Saudades de nossas matarias


*Ivan Baptiston
Quando vamos construir uma casa, um prédio, uma estrada, ponte ou pinguela, o que se faz primeiro é retirar as árvores.
Um problema essas árvores! Aquele verde todo clorofilado, constantemente fotossintetizando, produzindo oxigênio; aqueles troncos enormes, galhos, ramos e folhas encharcando-se a cada chuva e, constantemente, evaporando e transpirando imensuráveis volumes de umidade; aquelas raízes profundas rompendo os solos duros ou cascalhentos, encharcando a terra; aqueles tais ciclos biogeoquímicos permanentemente circulando águas e nutrientes; aquelas copadas enormes filtrando raios solares e produzindo sombras, abrigando a passarada toda…

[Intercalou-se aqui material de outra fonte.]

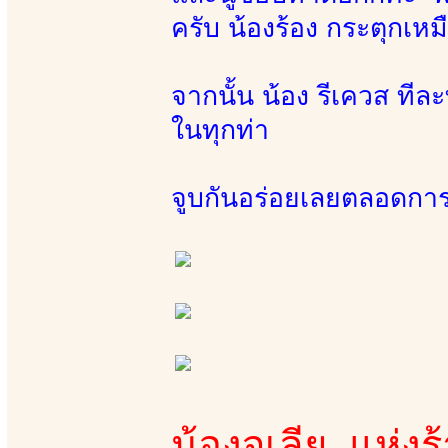
ครับ น้องร้อง กระตุกเห
จากนั้น น้อง รีเควส ที
ในทุกท่า
จูบกันอร่อยเลยตลอดกา
น้องจูเลีย แห่งร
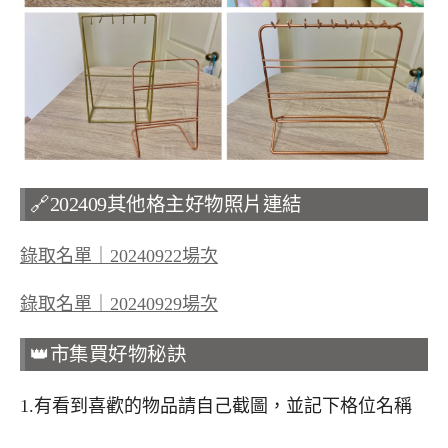
🔗202409其他格主好物照片連結
錄取名單｜20240922場次
錄取名單｜20240929場次
👑市集買好物秘訣
1.有看到喜歡的物品請自己截圖，並記下格位名稱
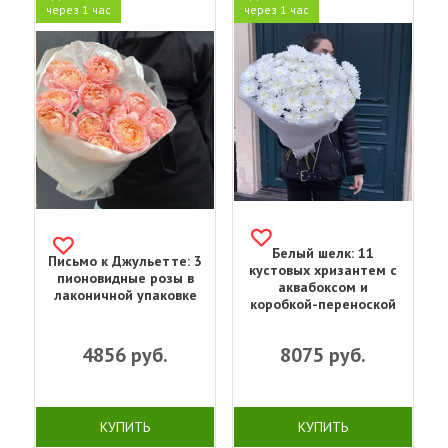
через 1 час
через 1 час
Белый шелк: 11
Письмо к Джульетте: 3
кустовых хризантем с
пионовидные розы в
аквабоксом и
лаконичной упаковке
коробкой-переноской
4856
руб.
8075
руб.
КУПИТЬ
КУПИТЬ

Se não gostamos das árvores, imagina o que sentimos pelas florestas, aquele coletivo interminável de árvores. Espero estar completamente equivocado, mas a impressão que tenho é de que ao longo da vida só vi cortarem árvores. E pouco plantarem. Basta existir para que venha alguém querendo cortar: nativas, exóticas, grandes ou pequenas, nas ruas, nos quintais, nos campos e nas florestas; se há árvores, virá alguém para cortá-las.
Boiada passando
Destruir a legislação ambiental brasileira e o Código Florestal, “passando a boiada”, absolutamente não é ignorância, é ódio das florestas, é ódio do comum, do coletivo. É odiar a natureza. E é bom separar desconhecimento, ignorância, de criminalidade, ganância ou avareza.
Desde o período imperial, a gênese do ambientalismo brasileiro se moldou no magma lúcido do reconhecimento de que as florestas constituem bem de interesse comum e são necessárias à proteção das terras que revestem. Fundamentais a toda a sociedade e a todas as espécies vivas, essenciais e estratégicas também à economia, ao bem-estar e à saúde das pessoas e da população em geral.

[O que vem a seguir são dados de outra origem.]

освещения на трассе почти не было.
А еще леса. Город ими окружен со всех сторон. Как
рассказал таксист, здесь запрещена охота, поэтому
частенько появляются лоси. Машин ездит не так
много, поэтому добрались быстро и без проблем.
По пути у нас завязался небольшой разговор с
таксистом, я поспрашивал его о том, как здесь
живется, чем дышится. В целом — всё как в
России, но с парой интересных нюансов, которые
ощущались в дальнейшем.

A restauração da floresta que cobria os morros da Tijuca, hoje Parque Nacional da Tijuca, pautou o rumo e alicerçou as bases de nosso Código Florestal. Do primeiro Código Florestal, do ano de 1934, evoluímos significativamente em nossas bases legais de proteção das florestas. Mesmo reconhecendo que pouco foi aplicado, executado, mas não há dúvida de que evoluímos. Porém, a partir do novíssimo Código Florestal, do ano de 2012, retrocedemos a cada ano. Gostaria de pensar que é por ignorância, porém, de fato, são as boiadas passando.
Quando os desastres naturais forem cada vez mais frequentes, olharemos para cima e questionaremos Deus? Talvez nós não consigamos reverter a destruição causada até aqui, mas, sim, podemos atuar a partir de agora de forma a nos garantir um lugar melhor que redomas em Marte.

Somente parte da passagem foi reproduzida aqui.